Ernst & Young (EY) memperkenalkan pendekatan baru dalam penerapan retrieval-augmented generation (RAG) yang memanfaatkan multimodal knowledge graphs. Metode ini dirancang untuk mengatasi keterbatasan sistem RAG konvensional yang selama ini hanya berfokus pada pengambilan data berbentuk teks.
Dalam praktiknya, dokumen perusahaan sering kali menyimpan informasi penting di dalam diagram, tabel, dan visualisasi lainnya. Pendekatan EY memungkinkan model bahasa besar (LLM) mengakses dan memproses berbagai format data tersebut secara terintegrasi melalui struktur knowledge graph yang multimodal.
Penelitian EY menunjukkan bahwa integrasi ini dapat meningkatkan akurasi jawaban yang dihasilkan LLM, terutama dalam konteks analisis data bisnis yang kompleks.
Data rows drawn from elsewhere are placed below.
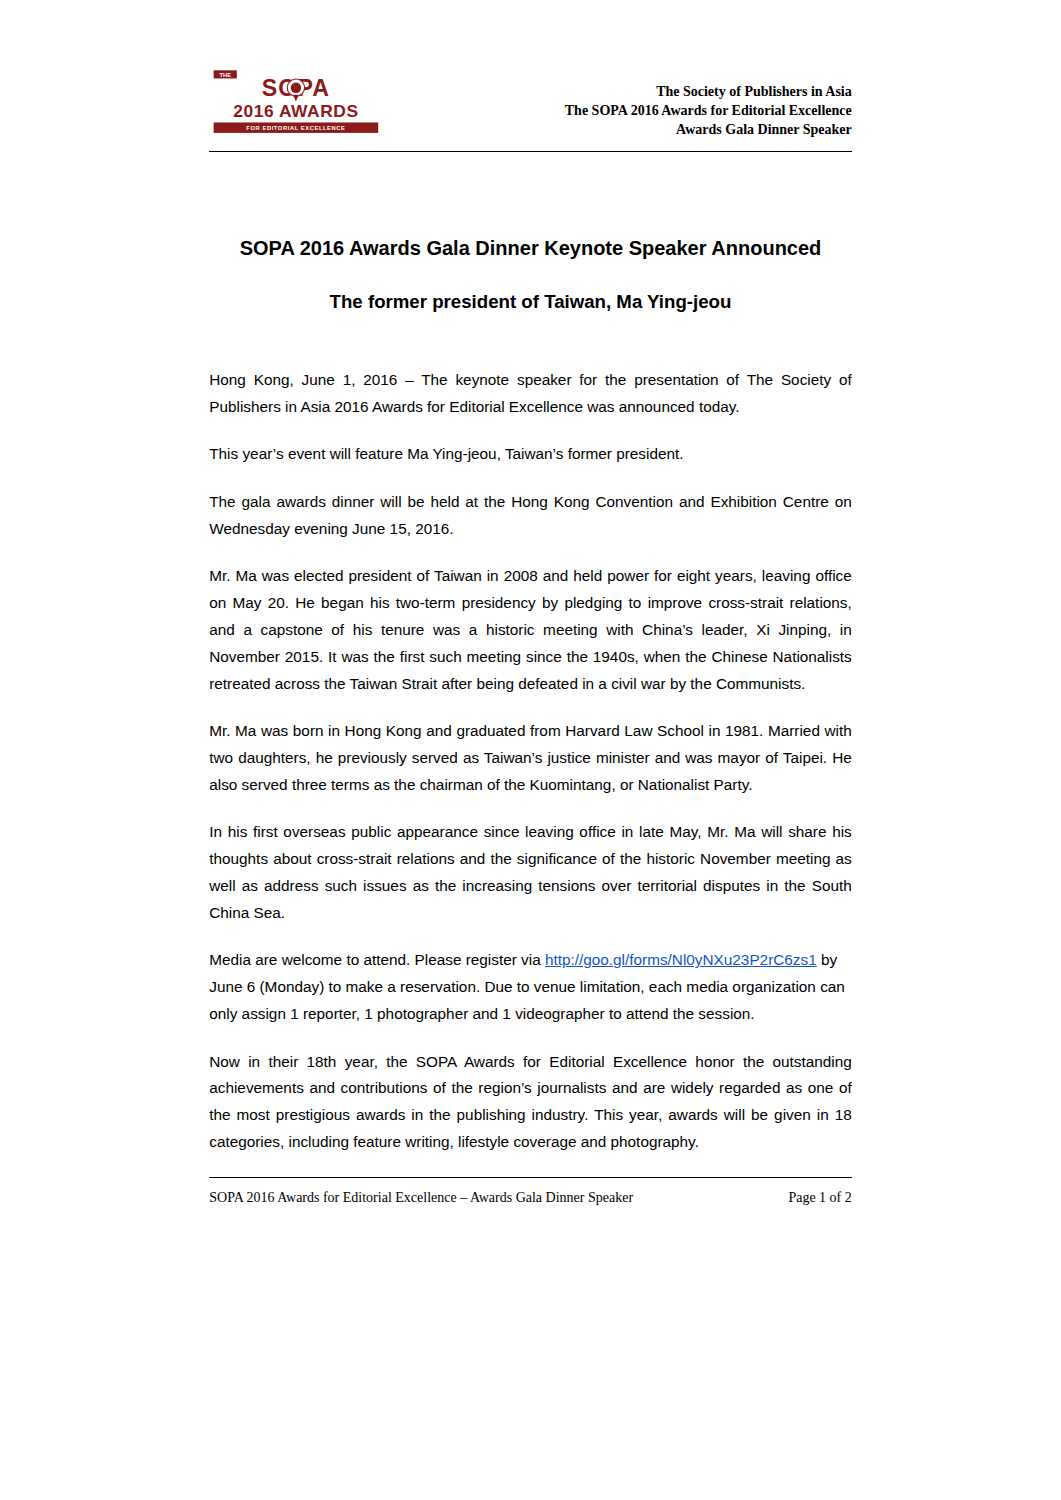THE SOPA 2016 AWARDS FOR EDITORIAL EXCELLENCE
The Society of Publishers in Asia
The SOPA 2016 Awards for Editorial Excellence
Awards Gala Dinner Speaker
SOPA 2016 Awards Gala Dinner Keynote Speaker Announced
The former president of Taiwan, Ma Ying-jeou
Hong Kong, June 1, 2016 – The keynote speaker for the presentation of The Society of Publishers in Asia 2016 Awards for Editorial Excellence was announced today.
This year’s event will feature Ma Ying-jeou, Taiwan’s former president.
The gala awards dinner will be held at the Hong Kong Convention and Exhibition Centre on Wednesday evening June 15, 2016.
Mr. Ma was elected president of Taiwan in 2008 and held power for eight years, leaving office on May 20. He began his two-term presidency by pledging to improve cross-strait relations, and a capstone of his tenure was a historic meeting with China’s leader, Xi Jinping, in November 2015. It was the first such meeting since the 1940s, when the Chinese Nationalists retreated across the Taiwan Strait after being defeated in a civil war by the Communists.
Mr. Ma was born in Hong Kong and graduated from Harvard Law School in 1981. Married with two daughters, he previously served as Taiwan’s justice minister and was mayor of Taipei. He also served three terms as the chairman of the Kuomintang, or Nationalist Party.
In his first overseas public appearance since leaving office in late May, Mr. Ma will share his thoughts about cross-strait relations and the significance of the historic November meeting as well as address such issues as the increasing tensions over territorial disputes in the South China Sea.
Media are welcome to attend. Please register via http://goo.gl/forms/Nl0yNXu23P2rC6zs1 by June 6 (Monday) to make a reservation. Due to venue limitation, each media organization can only assign 1 reporter, 1 photographer and 1 videographer to attend the session.
Now in their 18th year, the SOPA Awards for Editorial Excellence honor the outstanding achievements and contributions of the region’s journalists and are widely regarded as one of the most prestigious awards in the publishing industry. This year, awards will be given in 18 categories, including feature writing, lifestyle coverage and photography.
SOPA 2016 Awards for Editorial Excellence – Awards Gala Dinner Speaker Page 1 of 2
Dengan menghubungkan entitas lintas modalitas, sistem mampu menangkap hubungan yang sebelumnya terlewatkan oleh pipeline RAG berbasis teks semata.
Dari perspektif industri jasa profesional, penerapan teknologi ini berpotensi mempercepat proses audit dan konsultasi yang membutuhkan verifikasi data dari berbagai sumber visual. Hal ini relevan karena perusahaan klien EY kerap mengelola laporan keuangan dan operasional yang kaya akan elemen non-teks.
Selain itu, pendekatan multimodal ini dapat mengurangi risiko ketidakakuratan yang muncul ketika LLM hanya mengandalkan potongan teks tanpa konteks struktural yang lebih luas. Knowledge graph berperan sebagai lapisan semantik yang membantu model memahami keterkaitan antar data secara lebih utuh.
Implementasi semacam ini juga membuka peluang bagi organisasi untuk membangun sistem analitik yang lebih andal. Dengan memanfaatkan seluruh bentuk data yang tersedia, perusahaan dapat memperoleh insight yang lebih komprehensif tanpa harus melakukan konversi manual ke format teks.
Meskipun demikian, penerapan multimodal knowledge graphs memerlukan infrastruktur data yang matang serta keahlian dalam pemodelan graf. EY menekankan bahwa keberhasilan pendekatan ini bergantung pada kualitas data yang diintegrasikan ke dalam graph tersebut.
Secara keseluruhan, inisiatif EY mencerminkan tren yang lebih luas di mana organisasi berupaya meningkatkan keandalan generative AI melalui grounding yang lebih kaya dan beragam.